Efficient evaporation of seawater desalination by novel double-interface evaporator: Photothermal conversion, water transfer and salt-resistant

Abstract

Interfacial solar-driven water evaporation emerged as an established eco-friendly method for seawater desalination to combat water scarcity, yet the low water evaporation rate and cost-effectiveness limit the practicable application. Herein, we presented a double-interface evaporator with a bilayer structure (BCCu@FC). The upper layer was constructed using carbonized copper-doped biochar (BCCu), which exhibited broadband sunlight absorption and effective photothermal conversion capability for the localized surface plasmon resonance (LSPR) effect. Meanwhile, the lower layer was constructed by felt fabric (FC), which featured a large spatial network structure, guaranteeing sufficient water transportation.

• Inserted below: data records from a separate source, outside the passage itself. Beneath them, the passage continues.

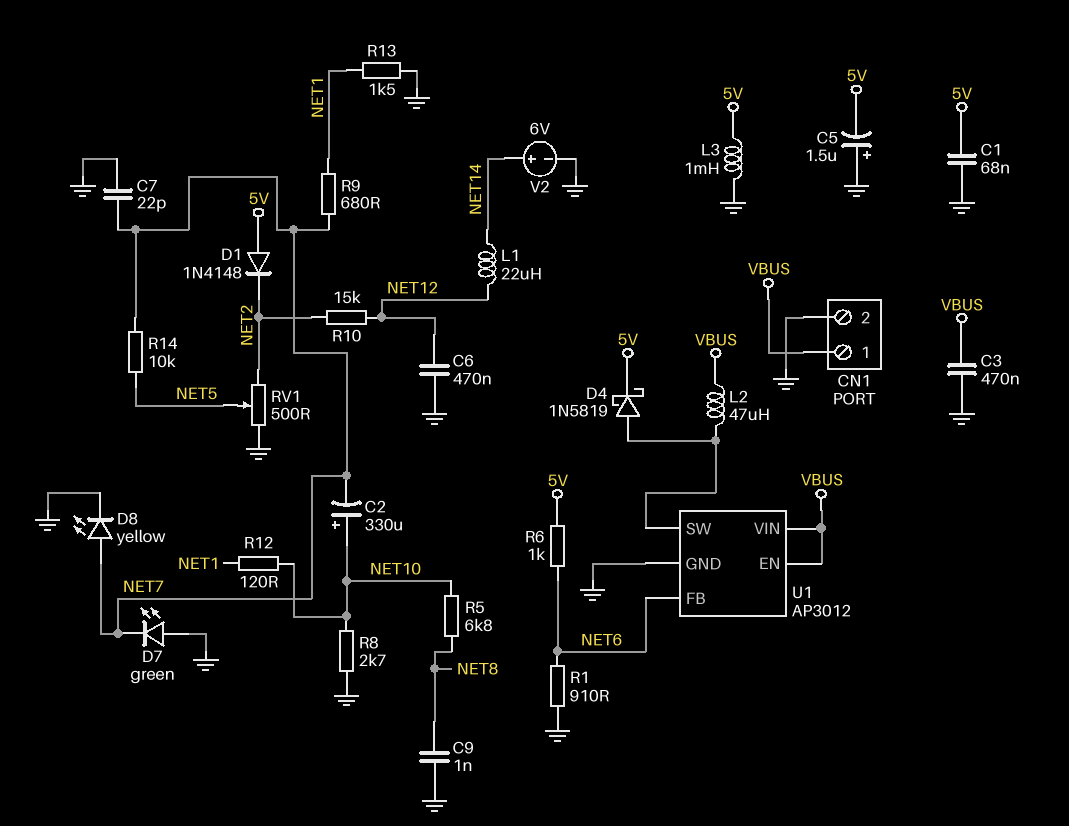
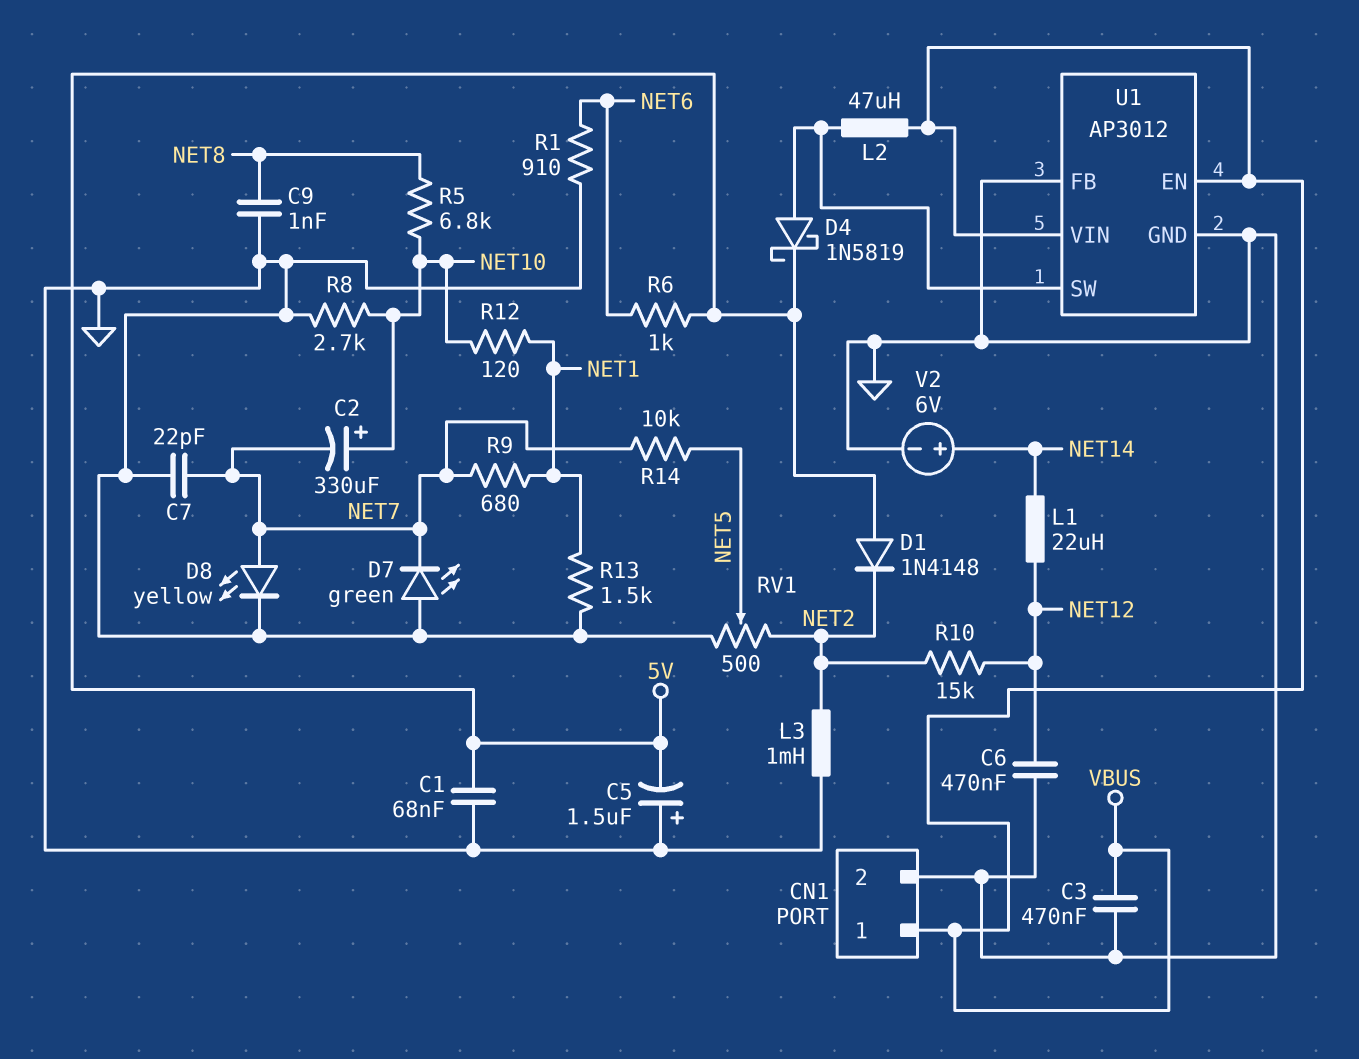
L3: 1mH (5V, GND) -> 1mH (GND, NET2)
U1 pin FB: NET6 -> GND

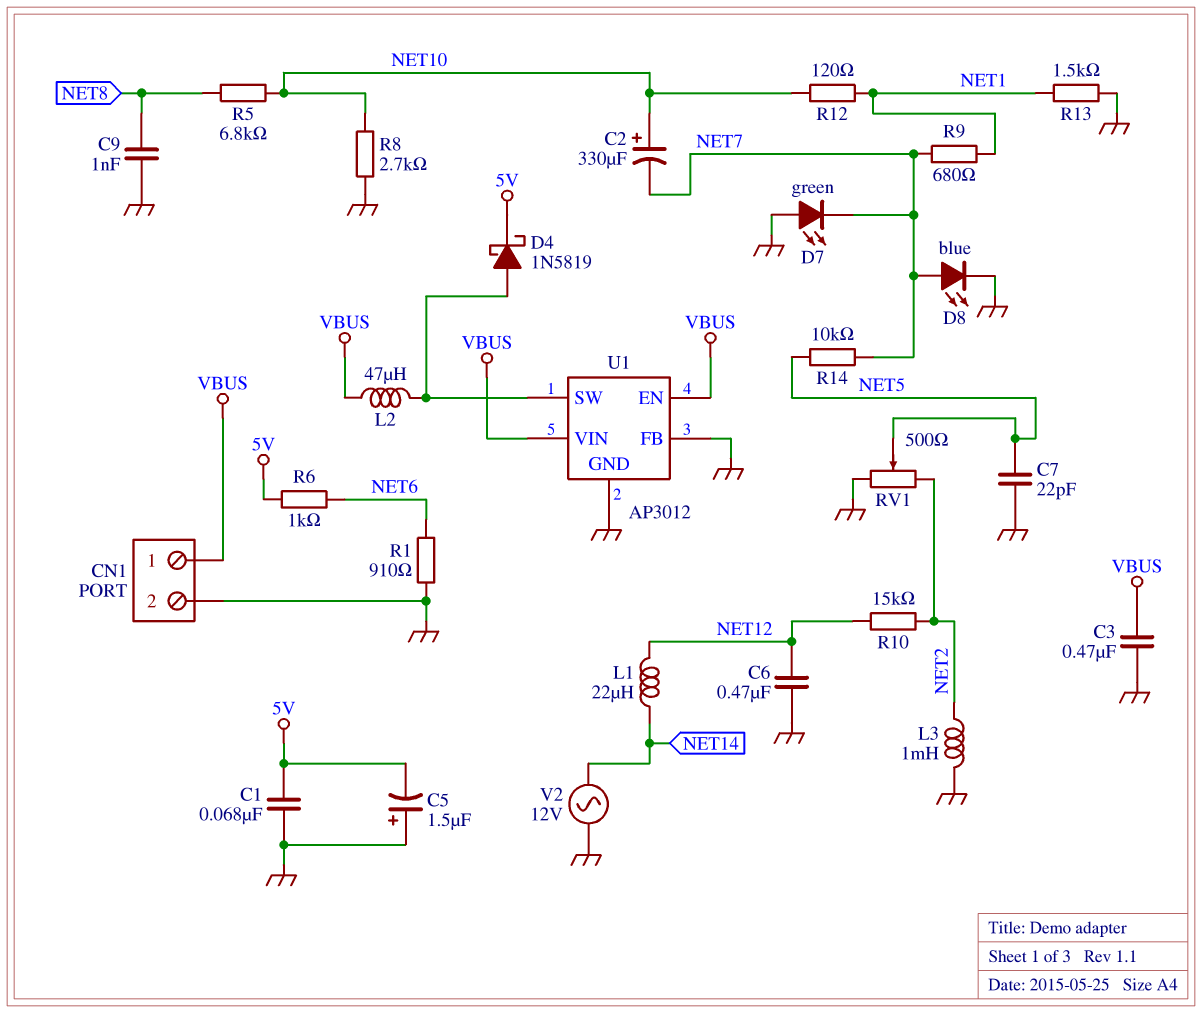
C7: 22pF (GND, NET7) -> 22pF (GND, NET5)
D1: diode 1N4148 (A 5V, K NET2) -> none
D8: LED yellow (A NET7, K GND) -> LED blue (A NET7, K GND)
V2: 6V (plus NET14, minus GND) -> AC 12V (GND, NET14)

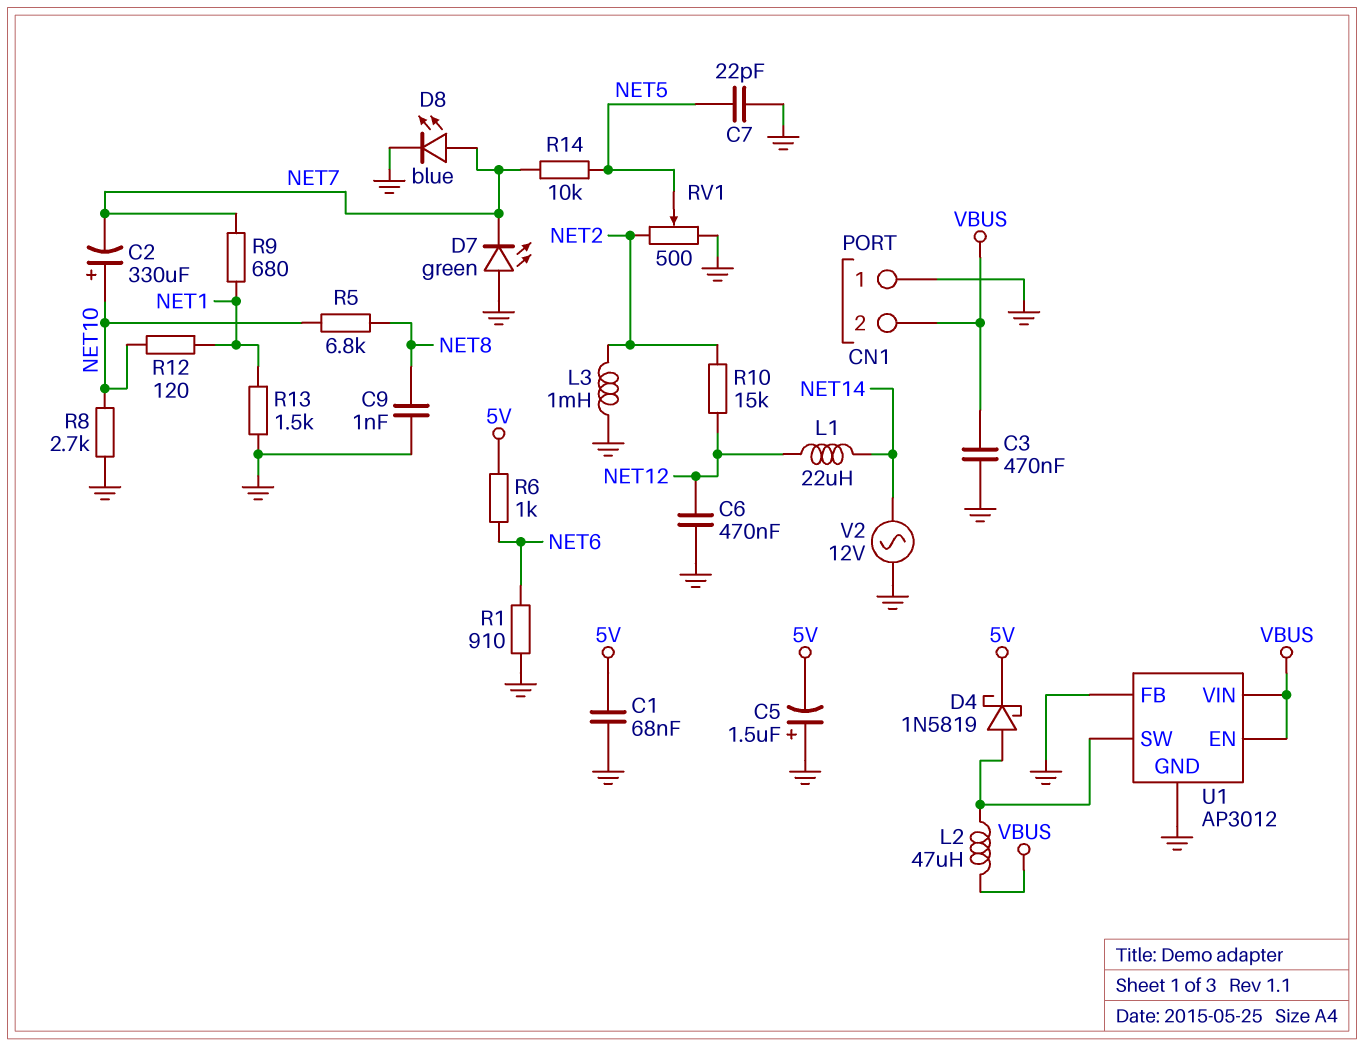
CN1 pin 1: VBUS -> GND
CN1 pin 2: GND -> VBUS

Therefore, BCCu@FC exhibited a high photothermal conversion efficiency of 87.05% with a 1.571 kg m-2 h-1 water evaporation rate under 1 sun illumination. Moreover, BCCu@FC further exhibited high stability and salt resistance, showing no significant salt crust formation after continuous operation for 24 h under 3.5 wt% brine. Especially, BCCu@FC could stably work under 21 wt% brine, and the salt crust re-dissolved within 4 h after the cessation of illumination. This facile and universal strategy was anticipated to pave the way for future designs and fabrication of diverse, more efficient, and cost-effective photothermal conversion devices.